If you have a pod experiencing unexplained 503s, check the proxy logs from that pod. If you see connection errors to IP addresses which do not correspond to running pods, your Linkerd proxy likely has stale endpoints. The IP addresses with the connection errors likely correspond to pods which have been recently deleted.

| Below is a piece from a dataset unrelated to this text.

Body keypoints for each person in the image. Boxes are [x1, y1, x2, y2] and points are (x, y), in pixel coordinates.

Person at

Connection errors in the Linkerd logs may look like this:
linkerd2_proxy::app::errors unexpected error: error trying to connect: No route to host (os error 113) (address: 10.10.3.181:8080)
Use the kubectl exec
command to run a shell in the affected pod. Manually
curl other services in the cluster to see which ones are reachable and which
ones return a 503 error. This allows you to determine for which services you
have stale endpoints.
Use the kubectl get endpoints/<svc>
command to get a list of the endpoints
for the service according to Kubernetes. Ensure it matches the IP addresses
of the pods of that service. Ensure that the IP that Linkerd failed to connect
to is not in the list.
Use the linkerd endpoints <svc>.<ns>.svc.<cluster-domain>
command to get a
list of the endpoints for the servcei according to the destination controller.
Ensure it matches the list from Kubernetes.

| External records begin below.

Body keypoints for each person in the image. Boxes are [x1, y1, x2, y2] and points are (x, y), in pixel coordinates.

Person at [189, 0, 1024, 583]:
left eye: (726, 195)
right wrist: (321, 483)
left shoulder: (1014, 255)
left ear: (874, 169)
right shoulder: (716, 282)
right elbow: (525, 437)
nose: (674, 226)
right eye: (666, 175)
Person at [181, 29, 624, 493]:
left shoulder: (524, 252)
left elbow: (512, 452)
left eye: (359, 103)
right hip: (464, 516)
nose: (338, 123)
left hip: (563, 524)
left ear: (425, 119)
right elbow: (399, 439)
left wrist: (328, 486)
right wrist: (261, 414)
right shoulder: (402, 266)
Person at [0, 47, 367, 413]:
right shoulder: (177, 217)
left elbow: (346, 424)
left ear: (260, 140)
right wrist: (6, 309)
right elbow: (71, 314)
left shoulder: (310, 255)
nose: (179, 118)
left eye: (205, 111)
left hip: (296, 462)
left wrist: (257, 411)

Use the kubectl -n linkerd port-forward deploy/linkerd-prometheus 9090
command
to expose the Prometheus dashboard and browse to it at http://localhost:9090
in your browser. Look at the graph for the query:
endpoints_updates{service="<svc>", namespace="<ns>"}
. This metric should
increment every time there is an update from the Kubernetes API to this endpoint
set. Check to see when the most recent update was. Does it correspond to
the most recent change to the service?
Try making a change to the service such as scaling it up by 1 pod. Does the endpoints_updates metric increment?
Using the same Prometheus dashboard, look at the
endpoints_subscriber{service="<svc>", namespace="<ns>"}
metric. This shows
the number of subscribers to this service. It's hard to know exactly what this
number should be, because it depends on what all is running at the moment, but
it should definitely be greater than zero.